Our best advice, again, is to be careful what you say (and how you say it), monitor your alcohol intake, and follow DigiEnable’s golden rule of Social Media, don’t say anything you wouldn’t say to your Grandma. Aren’t Christmas parties’ fun?
3) He Sees You When You’re Sleeping, He Knows when You’re Awake
And finally, we have one more reason to avoid Social Media at not just your Christmas party, but anywhere you go this Christmas. Unless something drastic happens in the next couple of weeks, Christmas is going to take place on the 25th December, and it’s likely to stay on that date until the Solar System explodes or TV channels decide there’s a better day to broadcast “The Snowman”. Santa knows this. You know this, and you know who else knows this? Criminals. If you want to increase your chances of being robbed this Christmas, make sure you use the “Check In” feature on Facebook everywhere you go.
Unless you check your Facebook settings on a regular basis or have been to one of our Social Media workshops (shameless plug), your privacy settings are probably a little out of date or have reset themselves to default. You post things thinking that only friends and family will see them, but often that’s just not the case. Criminals know how to use Facebook as well. Try not to make it too easy for them to rob your house by broadcasting, in real time, that you are not home. If you’ve got no TV on Christmas Day, how will you engage in the true meaning of Christmas…Dr Who!

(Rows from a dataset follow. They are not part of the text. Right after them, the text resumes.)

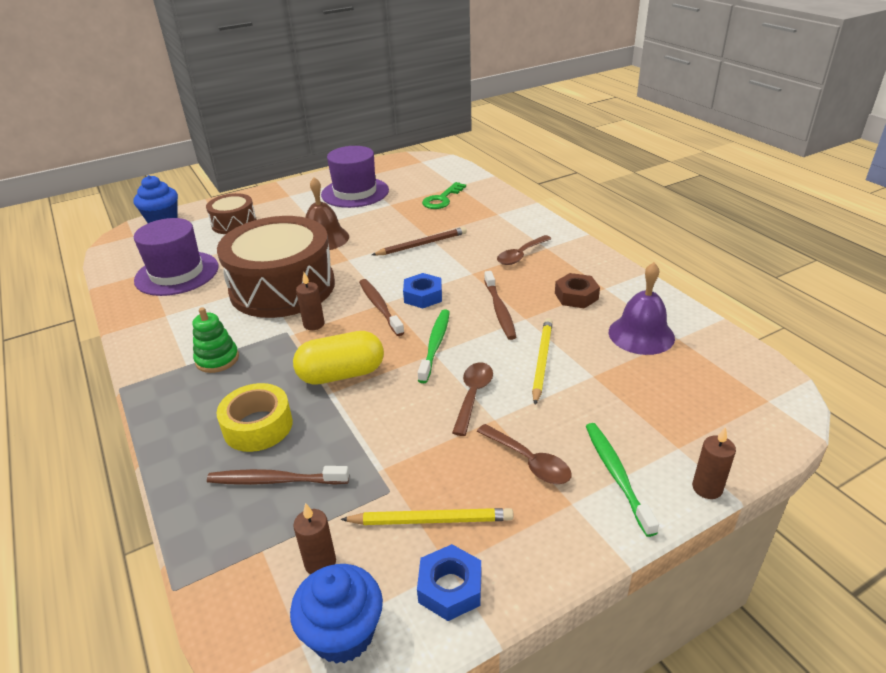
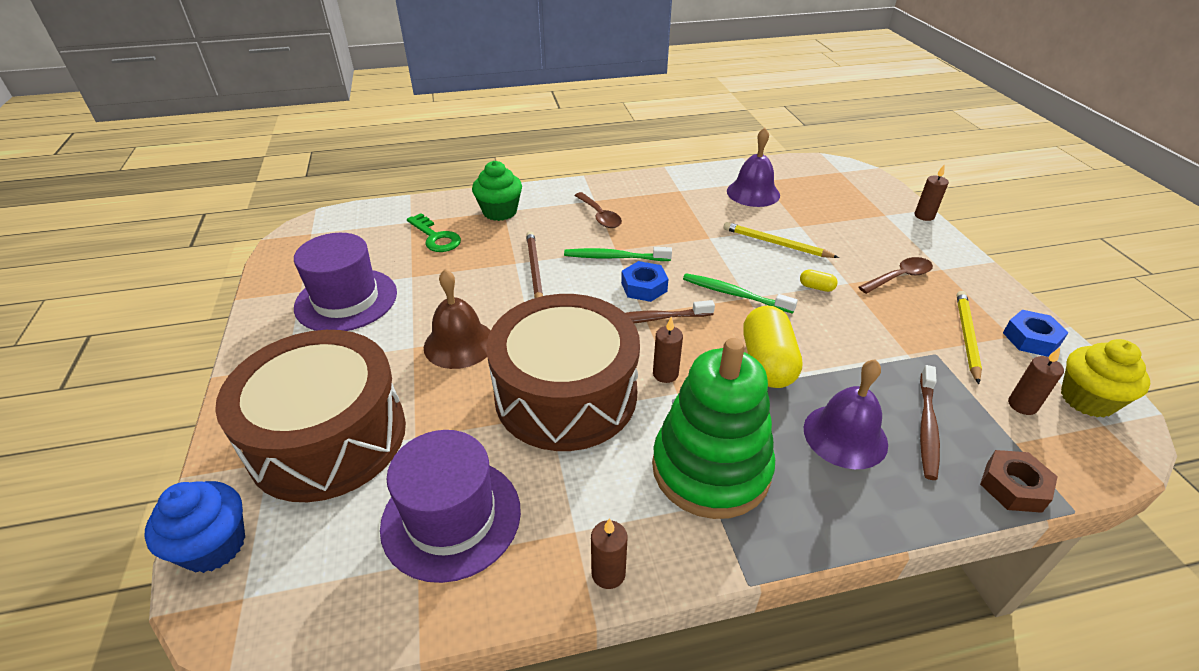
camera: 75 degrees left, 5 degrees up
green stacking toy [193,307,239,373] -> green stacking toy [652,338,775,519], size x2.09
brown drum [206,193,257,234] -> brown drum [215,330,406,502], size x2.01
yellow tape [216,383,293,452] -> purple bell [804,359,888,469]
blue cupcake [290,564,383,664] -> yellow cupcake [1061,339,1150,418]
brown spoon [452,363,493,436] -> yellow capsule [800,269,838,292]
brown toothbrush [484,271,516,340] -> none
brown nut [555,273,600,308] -> brown nut moved to [980,450,1058,513]
green toothbrush [586,423,659,537] -> green toothbrush moved to [564,247,672,261]
none -> green cupcake [472,161,522,221]
none -> brown candle [591,518,627,589]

That is basically what happens every time you “Check In” on Facebook. Many people still find it a strange feature that is like sticking a note on your front door to tell anyone who is passing that nobody’s home. Even if your privacy settings are set at the most secure level possible, you still are not totally safe, because (and answer this question honestly) how many of your Facebook friends do you even know anymore?
Facebook has become a strange place where we seem obsessed about telling people where we are and how much fun we’re having. There’s no reason, other than a festive smidgen of narcissism to tell the world that you’re having a night out. For that matter, you’ll probably find that the vast majority of friends don’t really care and will skip over the post of your first drink, followed by your second and eventually a table full of empties. Without trying to sound like the Grinch, Facebook would be a much nicer place if you didn’t check in at every supermarket, pub and coffee shop you stop off at for a Christmas Snowball Eggnog Turkey Infused Latte. “Checking in” is a great habit to break, you could even consider it a New Year’s resolution….please.
Social Media, like Christmas parties, is not an inherently bad thing. It’s what we do with it that matters. The office party might feel like a place to let your hair down and relax, but it only seems that way. You’re still an employee, a contractor or a boss, and people are watching you every step of the way. You’re not going to get away with the cheeky kiss, the suggestive selfie or the out and out rant without feeling the repercussions in January. Have fun, enjoy yourself, but be aware of what and who is around you. Christmas parties may only last for 4-5 hours, but that cheeky flash of your bottom as the clock strikes midnight may become your colleague’s computer wallpaper for the majority of 2016.